→ **JOB ITEM**: Using the entries that follow, transcribe only the lines from the line with "ARTÍCULO SIGUIENTE" to the line with "vous ne confirmiez", both included, exactly as they stand and without pictures.

Saved entries
= = =
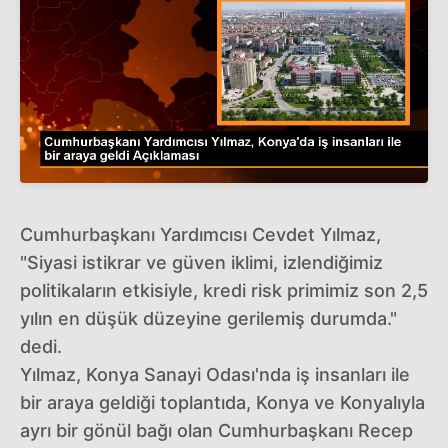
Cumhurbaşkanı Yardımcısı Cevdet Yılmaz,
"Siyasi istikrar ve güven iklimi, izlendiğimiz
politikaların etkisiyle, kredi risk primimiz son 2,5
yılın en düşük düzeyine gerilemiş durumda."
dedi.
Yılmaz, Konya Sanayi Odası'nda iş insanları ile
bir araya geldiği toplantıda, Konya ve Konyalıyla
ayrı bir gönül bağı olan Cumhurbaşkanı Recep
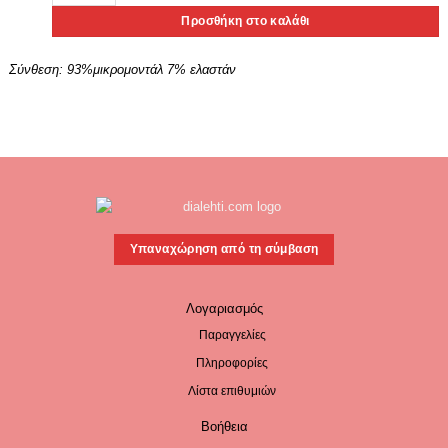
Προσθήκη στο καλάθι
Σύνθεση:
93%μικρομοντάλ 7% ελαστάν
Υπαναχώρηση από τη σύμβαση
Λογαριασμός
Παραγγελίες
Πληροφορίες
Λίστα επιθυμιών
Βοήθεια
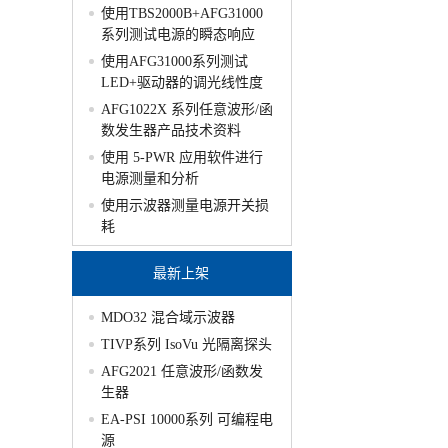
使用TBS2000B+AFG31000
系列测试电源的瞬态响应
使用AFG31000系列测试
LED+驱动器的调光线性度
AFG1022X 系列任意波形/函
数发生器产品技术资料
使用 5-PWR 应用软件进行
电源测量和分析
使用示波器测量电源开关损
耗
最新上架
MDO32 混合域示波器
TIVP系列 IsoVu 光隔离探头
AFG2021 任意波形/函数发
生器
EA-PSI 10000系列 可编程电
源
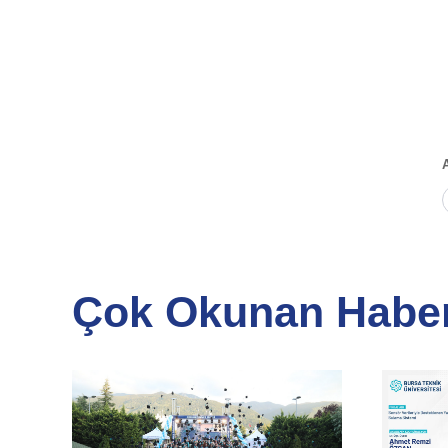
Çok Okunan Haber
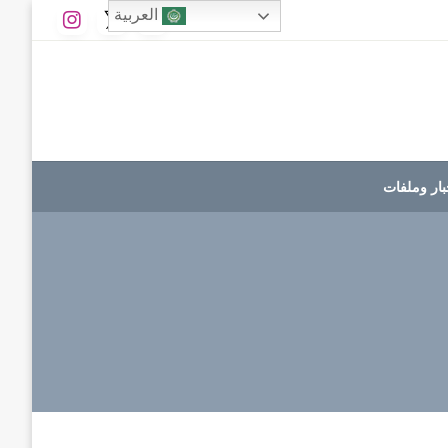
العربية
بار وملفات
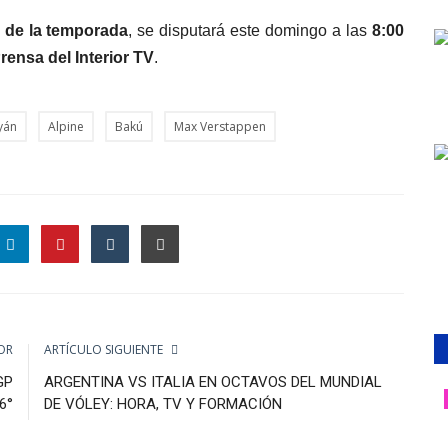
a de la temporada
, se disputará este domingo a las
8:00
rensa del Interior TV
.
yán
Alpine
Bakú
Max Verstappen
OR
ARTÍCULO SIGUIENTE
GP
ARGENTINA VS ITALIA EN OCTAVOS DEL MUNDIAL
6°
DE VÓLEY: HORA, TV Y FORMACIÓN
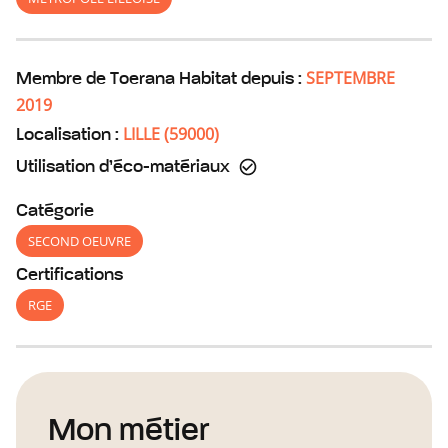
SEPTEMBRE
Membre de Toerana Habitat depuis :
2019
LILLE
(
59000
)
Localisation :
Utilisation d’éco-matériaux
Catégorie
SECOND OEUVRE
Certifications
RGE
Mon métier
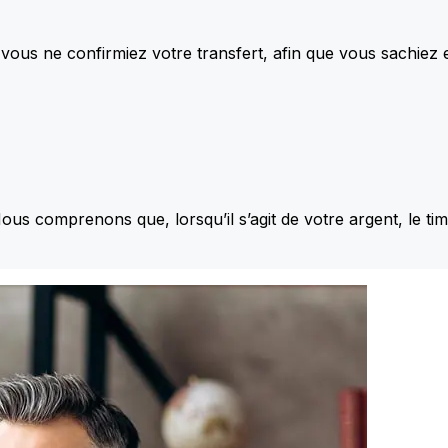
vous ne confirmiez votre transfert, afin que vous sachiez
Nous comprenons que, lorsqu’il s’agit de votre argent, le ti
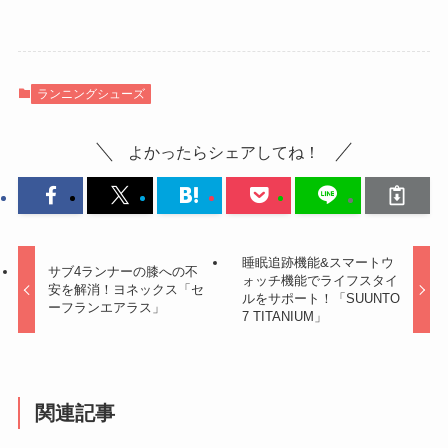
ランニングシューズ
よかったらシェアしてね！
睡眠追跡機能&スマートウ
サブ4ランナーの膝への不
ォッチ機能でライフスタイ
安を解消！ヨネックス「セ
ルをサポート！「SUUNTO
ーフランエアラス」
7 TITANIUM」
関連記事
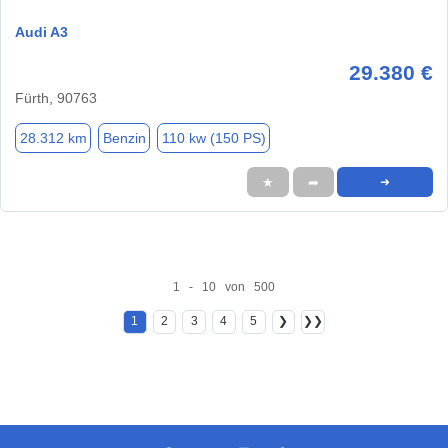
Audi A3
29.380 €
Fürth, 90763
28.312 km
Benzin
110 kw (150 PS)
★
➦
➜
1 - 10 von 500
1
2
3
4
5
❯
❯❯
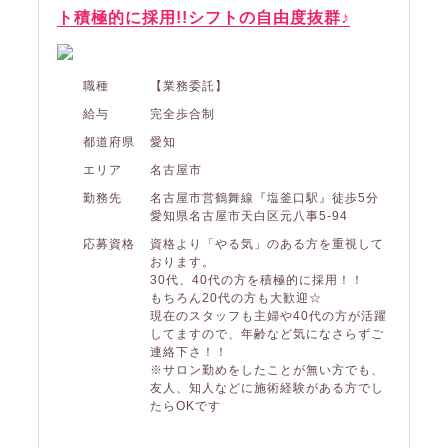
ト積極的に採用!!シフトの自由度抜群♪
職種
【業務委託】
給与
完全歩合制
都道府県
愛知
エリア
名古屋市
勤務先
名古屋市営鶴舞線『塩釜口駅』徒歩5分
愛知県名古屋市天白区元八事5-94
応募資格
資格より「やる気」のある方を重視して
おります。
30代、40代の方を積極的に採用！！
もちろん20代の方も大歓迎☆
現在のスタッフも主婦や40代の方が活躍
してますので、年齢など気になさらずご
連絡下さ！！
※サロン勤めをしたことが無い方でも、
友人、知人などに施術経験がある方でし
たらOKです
= = =
→ **TASK RESULT**:
ARTÍCULO SIGUIENTE
GP
ARGENTINA VS ITALIA EN OCTAVOS DEL MUNDIAL
6°
DE VÓLEY: HORA, TV Y FORMACIÓN
SEPTEMBRE
Membre de Toerana Habitat depuis :
2019
LILLE
(
59000
)
Localisation :
Utilisation d’éco-matériaux
Catégorie
SECOND OEUVRE
Certifications
RGE
Mon métier
vous ne confirmiez votre transfert, afin que vous sachiez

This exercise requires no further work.